School leadership can be a lonely place and it is well evidenced that in an era of limited time and funding leaders in schools often deprioritise their own reflection and development time to push resource to wider staff CPD.
The NASS Leadership Programme provided an opportunity for special school leaders to both reflect on their own practice and to work with their peers on areas of shared interest. With input from bodies including Education Endowment Foundation and Centre for Education and Youth participants worked together on addressing a key challenge in each of their schools. This short book captures and shares their learning.
Capturing the learning from special schools
It is well rehearsed that individual special schools have a considerable bank of knowledge and practice in improving outcomes for children and young people with SEND and that this is of value to the wider education sector – including other special schools, mainstream and alternative provision.

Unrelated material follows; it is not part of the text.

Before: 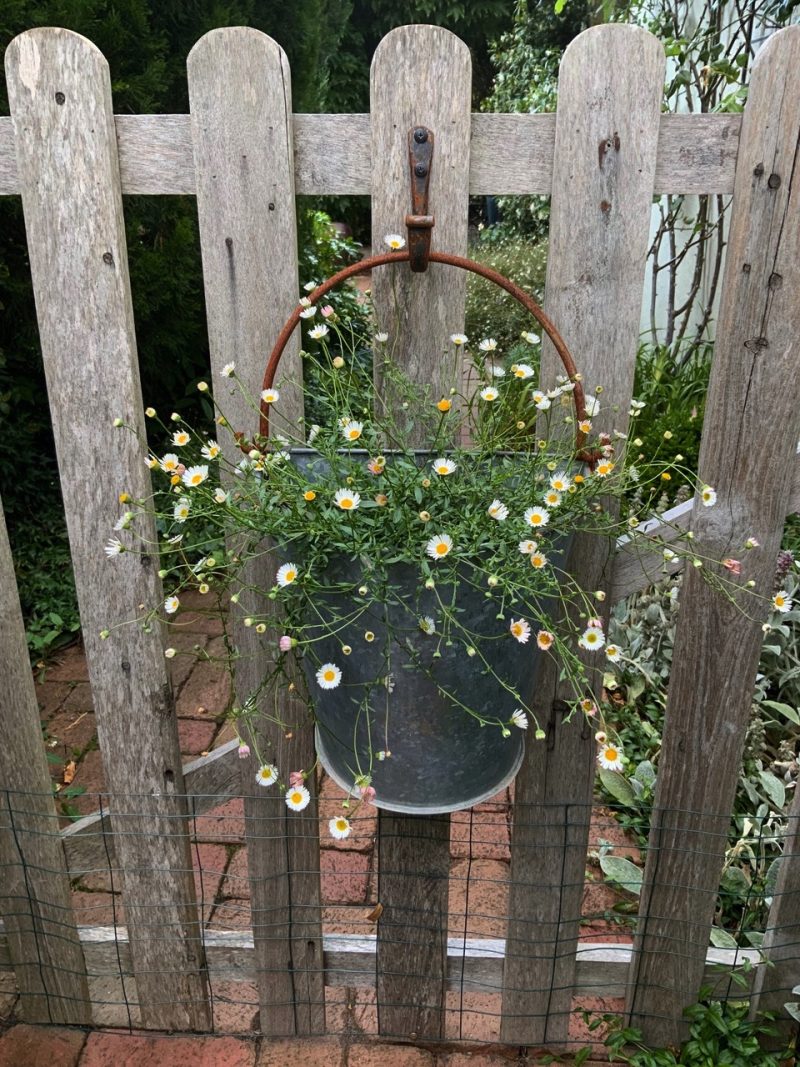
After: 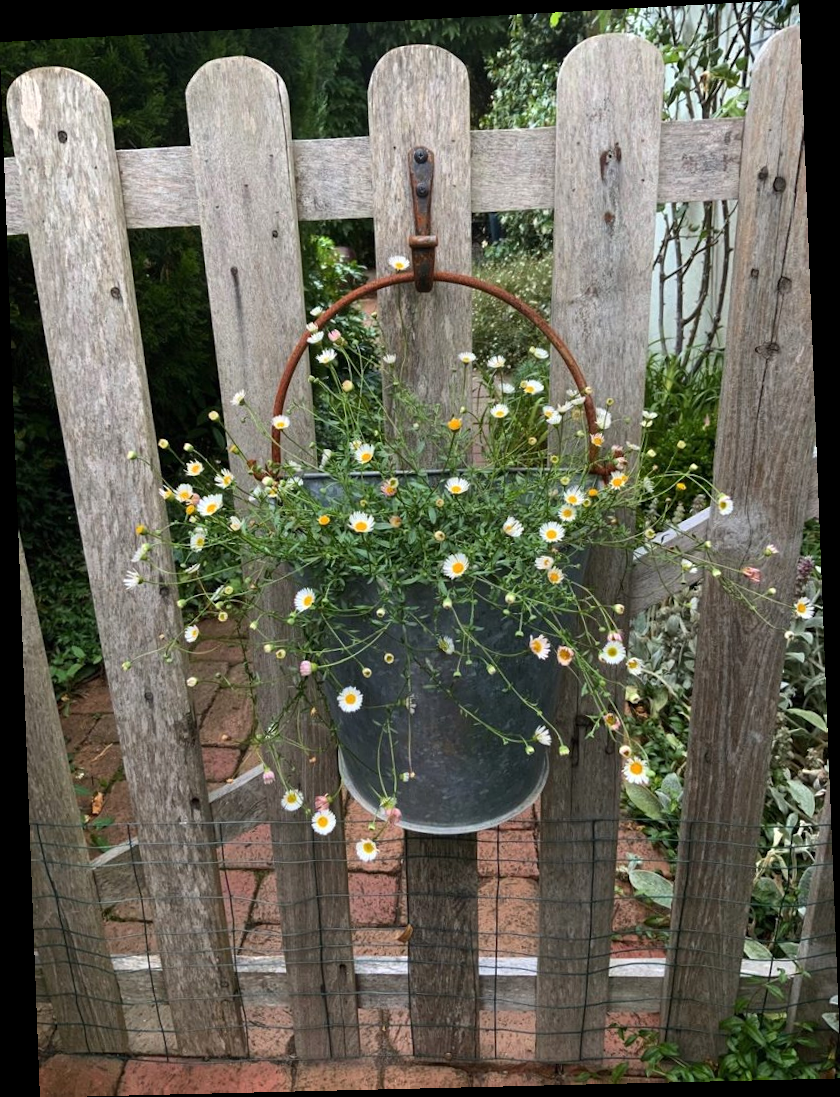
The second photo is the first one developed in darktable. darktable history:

When setting up Whole School SEND, and rolling out a school to school support model using the SEND Review, the question of how we unlocked expertise in special schools was a key consideration. Early thinking was that special schools might review each other or, when they reviewed mainstream, that they would focus on SEND provision in those schools rather than wider school improvement. However, it quickly became clear that leaders of special schools reviewing their mainstream peers had much to contribute to general school leadership, curriculum design and teaching and learning that went far beyond purely those pupils with disabilities and SEN. This involvement of special schools became a core part of the Whole School SEND movement.

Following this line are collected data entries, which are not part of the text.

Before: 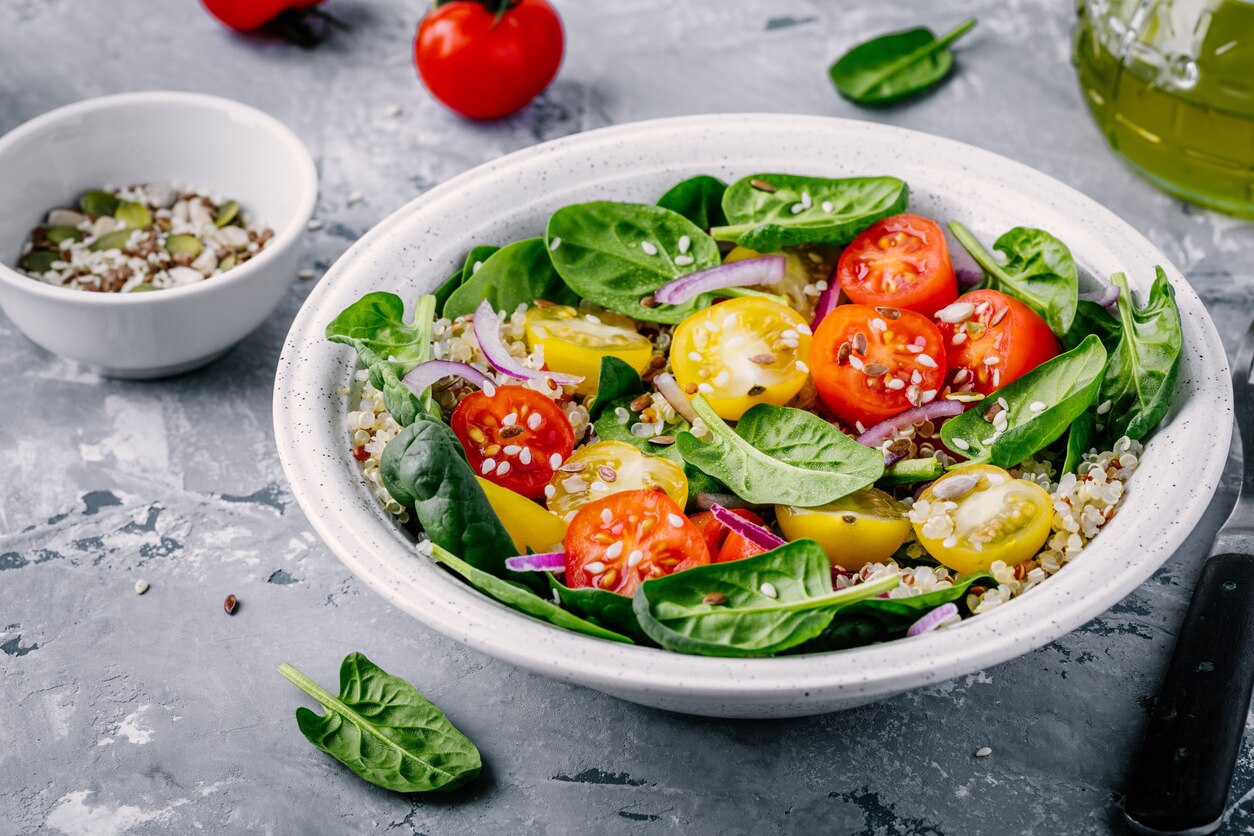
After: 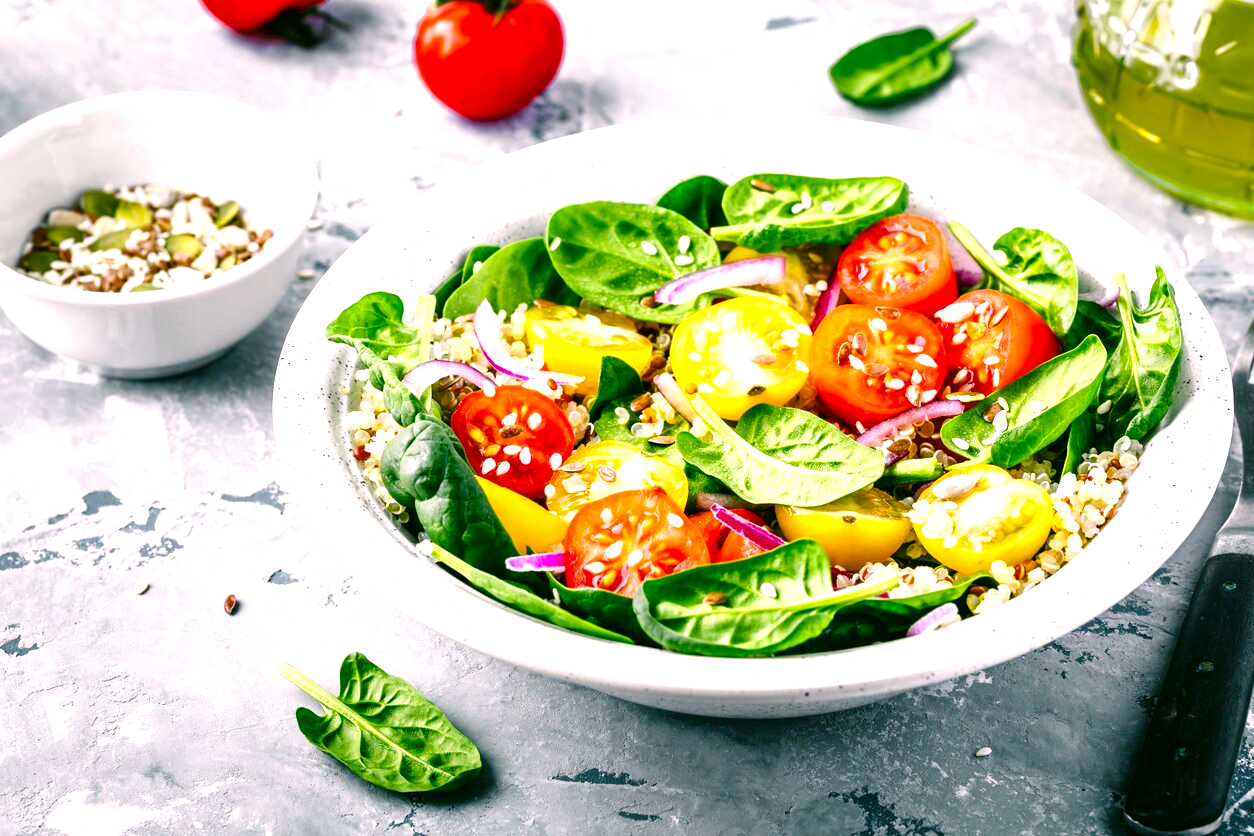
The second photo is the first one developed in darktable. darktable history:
color correction: highlights a* 4.16, highlights b* 4.96, shadows a* -7.89, shadows b* 4.93
exposure: black level correction 0, exposure 1.126 EV, compensate highlight preservation false
color balance rgb: power › hue 312.91°, perceptual saturation grading › global saturation 20%, perceptual saturation grading › highlights -14.101%, perceptual saturation grading › shadows 49.974%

However – across the system – the engagement of special schools as agents in wider system improvement was, at that point, limited. On rare occasions when special schools were at the centre of Teaching Schools these tended to be focused purely on their SEND expertise and not wider school improvement. When Department for Education looked at work on behaviour the expertise of special schools was rarely drawn on and consistently education working groups failed to include special school leaders.
Lobbying by bodies, including NASS and Whole School SEND, has seen this position shift over recent years. Education Endowment Foundation launched their first SEND round earlier this year with an announcement due soon on successful bids. Research SEND has broken new ground on sharing research evidence and events such as the Festival of Education have increasingly included Special School and Alternative Provision Speakers.
Routes to sharing
There is a degree of braveness in sharing learning and credit is to be paid to all the leaders included in the book for both taking time to write down their journeys – both what has worked and what hasn’t - and being prepared to share them to support their peers.
Over the year of the Leadership Programme we have focused on the import of being an outward facing leader including exploring the potential and risks of social media, opportunities to speak at conferences and even running own events. Conferences such as New Voices are providing platforms for new speakers and digital routes provide new models for sharing.
As a network of over 300 special schools – connected into the wider SEND and education community – NASS is in a unique place to support the interaction of specials and mainstream provision.
Delegates from this year’s NASS Leadership Programme are continuing their outward facing work and support their peers across the sector.
Following an AKN Consulting Report last year NASS are working with the Young Foundation to set up the first incubator programme dedicated to scaling innovation from within special schools. See more about these recommendations in this report Getting the Special out of Specials.
And NASS continues to play a core role at the centre of networks such as Whole School SEND.
There is much to do to raise the voice of special schools but we hope this work provides some suggestions for next steps.